## Fragmento del documento:
########

A sus diferencias étnicas -individuos altos y blancos los del Oeste, menudos y
morenos los del Este-, a su compartimentación lingüística, a sus variados hábitats
(cosas, que la fe compartida en Mahoma no logró disimular), se añadía una brecha mucho
más determinante: la división económica. Tal circunstancia permitió mantener el
esquema colonial aplicado a la zona por los ingleses. Así, con mayoría de habitantes
(unos 75 millones), el segmento oriental, 5 veces menor en extensión, continuó ocupando
al 85 por ciento de sus ciudadanos en labores agrarias. Las cosechas de yute, de arroz, de
cana de azúcar, de té, de especias, levantadas por un campesinado misérrimo, víctima
frecuente de cataclismos naturales (monzones, inundaciones, maremotos), siguieron
alimentando a la industria del otro segmento, favorecido por el 75 por ciento de las
inversiones y la asistencia técnica foráneas.
En el caso del yute, particularmente, quedaba al descubierto el mecanismo de la
explotación. Como principal materia prima exportable (70 por ciento de la producción
mundial), esa tiliácea servía a Pakistán occidental para compensar su deuda externa y
obtener nueva maquinaria: la misma cuya manufactura insume el mercado bengalí, que compra
al Oeste el doble de lo que vende, y además se ve obligado a importar cerca de 3 millones
de toneladas anuales de arroz, a fin de proveer al consumo interno, menoscabado por la
comercialización penjabí.
Si a semejante panorama se agrega que el 80 por ciento de las familias orientales
que trabajan la tierra sólo disponen de un promedio de 1,5 hectárea por unidad. Que las
inversiones de capital en la actividad extractiva, procedentes de la región occidental,
resultan insuficientes. Que la percepción arancelaria e impositiva corre por cuenta de la
administración central, bastante descuidada en distribuirla según las necesidades
locales. Que, sobre todo, Bengala del este contribuye al intercambio exterior con un 50
por ciento de las exportaciones, pero apenas percibe un escaso margen de utilidades porque
el resto se destina a financiar el armamentismo, el progreso de fábrica y la
contratación de obras públicas en el Oeste, entonces resulta posible justificar su
aspiración separatista, que prometió nacionalizaciones y una reforma agraria cuando se
concretara la escisión
UN CAUDILLO.

########

## Información registrada:
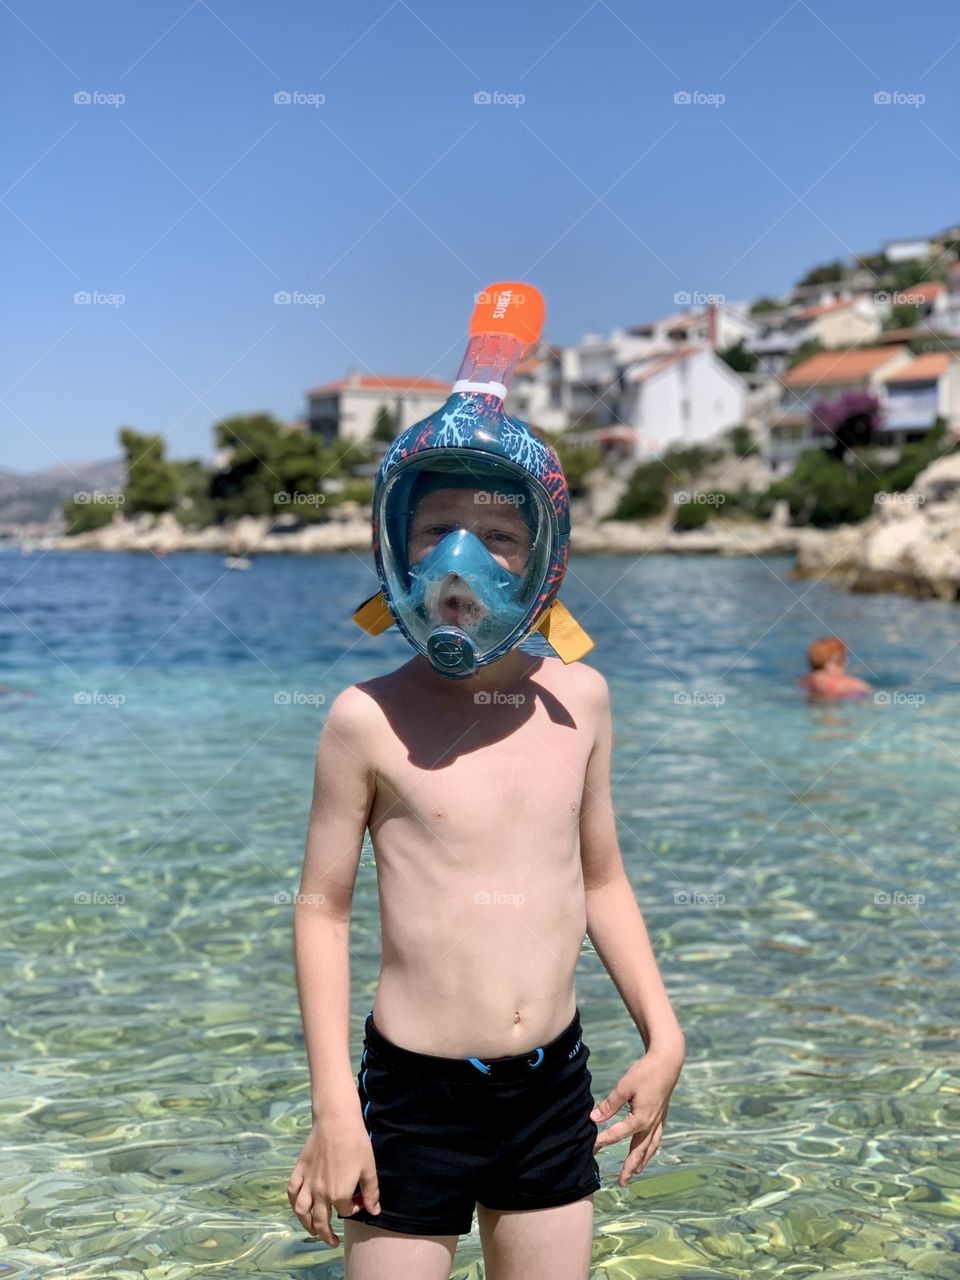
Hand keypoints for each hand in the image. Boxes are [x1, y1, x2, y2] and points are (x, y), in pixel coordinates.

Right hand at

########

## Consigna:
De acuerdo con el fragmento del documento, ¿por qué Bengala del este recibe apenas un escaso margen de utilidades si aporta el 50 por ciento de las exportaciones? Responda en una o dos oraciones.

## Problema resuelto:
Bengala del este recibe un escaso margen porque el resto de las utilidades se destina a financiar el armamentismo, el progreso de fábrica y la contratación de obras públicas en el Oeste.